Sunday, May 24, 2009

Unfinished Bird

Water sprayed out of the bird bath like some wild fountain. The source, a gray-brown bird in full bathing ecstasy. Dip, shake, dip, shake, dip, SHAAAAAAAKE. She flew like an overloaded plane to the overhanging, still mostly bare, branches of the sweet gum tree.

I watched her shake and ruffle and preen, several times almost knocking herself right out of the tree. She'd wobble, right herself, and return to her feathers as though nothing had happened. The amazing vigor with which this bird was attacking her toilette grabbed my attention first. Then it was curiosity about who she was.

At first I thought robin. Young female. Mostly gray and brown, but a hint of red at the wings. But the face was wrong. Too pointed. The eyes too small. And the coloring didn't quite work.

Starling? The face was right, but there was no iridescence. A young one perhaps.

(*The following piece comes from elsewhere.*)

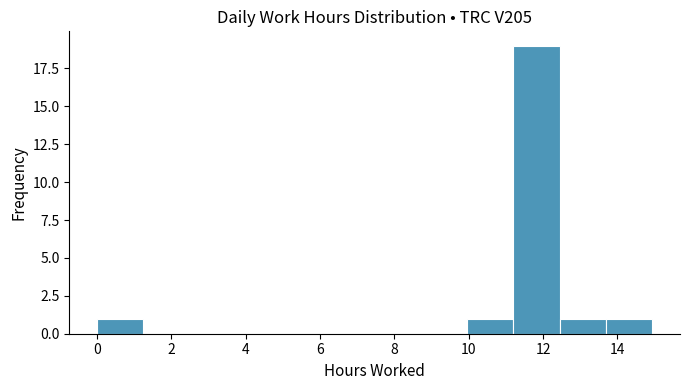

How tall is the bar that spans 13.6 to 15.0 on the x-axis? Neither the bar edges nor the heights are printed on the chart, so give them approximately, as read against the axes.

1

But the body shape seemed too streamlined to be a juvenile.

Maybe someone from the blackbird family. There are a couple of different cousins who visit from time to time. Except the coloring was too mottled and the eyes were wrong even for a young brewer's or cowbird.

At some point I realized the bird I watched was a fledgling. Its clumsiness was the first clue. Its undistinguished coloring and exaggerated movements provided more evidence. By then I had the binoculars out, so could see its bill closely. I noticed the soft widening at the corners, left over from a mouth that needed to be big enough for a mother bird to insert food. 

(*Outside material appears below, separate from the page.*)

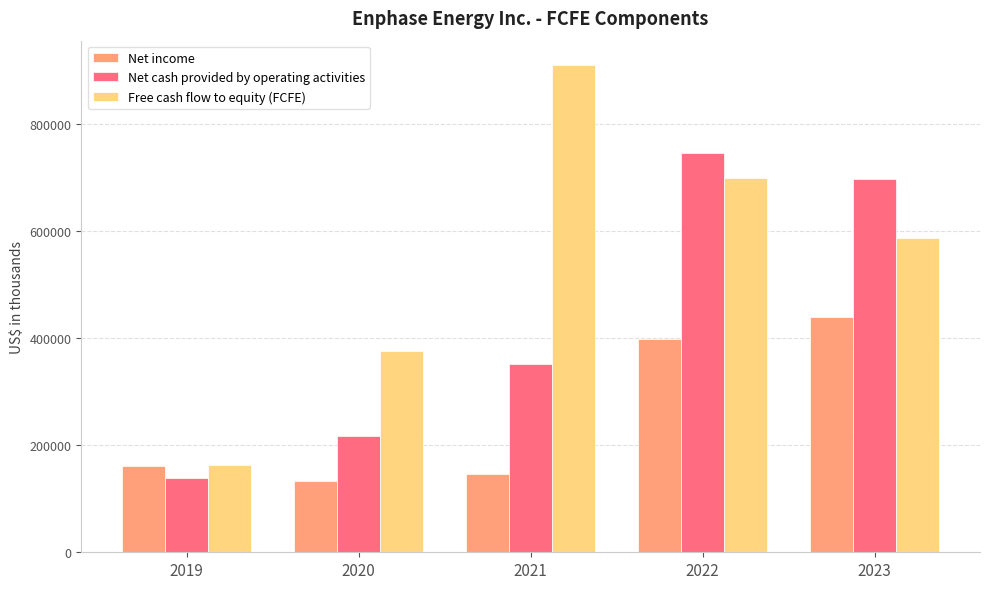

What is the spread (max minus min) of values at 2019?

24457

This was definitely a fledgling - of some sort. I could narrow down the possibilities of her identity: bigger than a sparrow, smaller than a grosbeak. But there was no way, even with a handful of great bird guides, that I would be able to identify her. She was too ordinary looking - her feathers the standard gray-brown drab protection issued to all young birds learning how to be safe in a much larger world than they could have dreamed possible.

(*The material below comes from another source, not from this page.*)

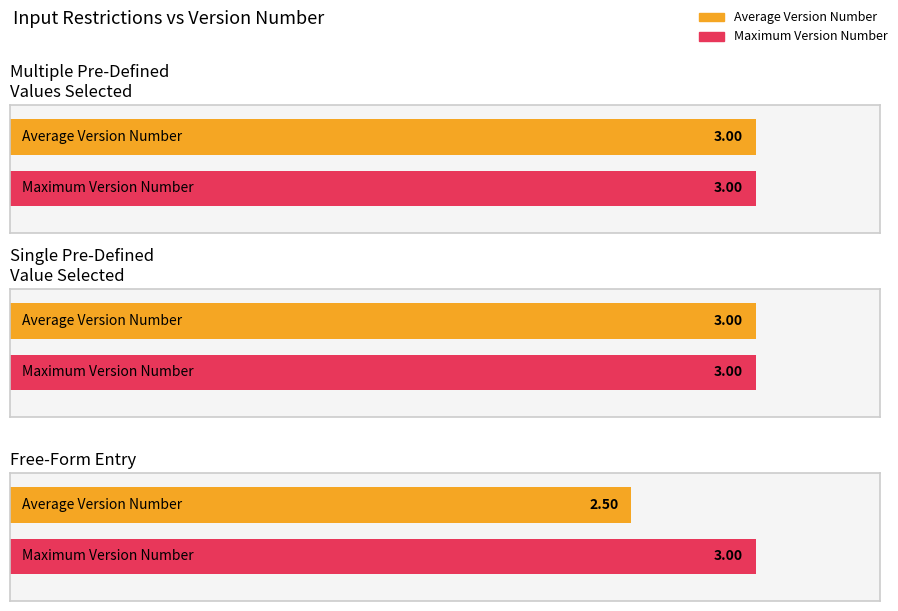

Which category has the highest value in the Max Version series?

Multiple Pre-Defined
Values Selected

And then I realized I was looking at a form of myself. No longer safe in a nest; no longer being fed and defined by the security of an outside source. Taking first tender steps (hops, wing-flaps, baths) into a wide new world. Not quite formed. The final identity still a molt or two away. I'm reminded that it takes my bird guide, Bald Eagle, two years to get its glorious plumage. 

After long minutes of intensive fluffing and preening, the bird took off into the sky. The launch was a bit shaky, some of her feathers still stuck out at odd angles, but before long her wings were carrying her strong and sure beyond my sight. A part of my heart followed her, wishing her gently lifting winds on her journey.

photo from Flickr


Anonymous said...

Good luck on your own launch.

Jerri said...

May that same gentle wind be at your back as you soar into the future.

Jerri said...
This comment has been removed by the author.
Carrie Wilson Link said...

Love bearing witness to the molting process.

Janna Qualman said...

Beautifully shared.

Angie Ledbetter said...

"And then I realized I was looking at a form of myself."

Lovely when nature speaks, isn't it? And you are getting ready to fly also. Happy landings!

The Unbreakable Child said...

Happy beginnings, may you sell through with gentle breees and many many happy landings!

She said...

You NEVER fail to blow me away!


Jessica said...

Wow, cool analogy! I like it. A fledgling writer...it's funny, but I didn't know that you had to wait for the bird to be full-grown before being able to tell what it is. Very interesting.

M said...

What beautiful writing...and a great analogy for the next chapter in your life. I have NO doubt that your launch will a successful one.



Midlife Jobhunter said...

"The final identity still a molt or two away."

Oh, but that is soooo... close. I'm jealous. Such a lovely line.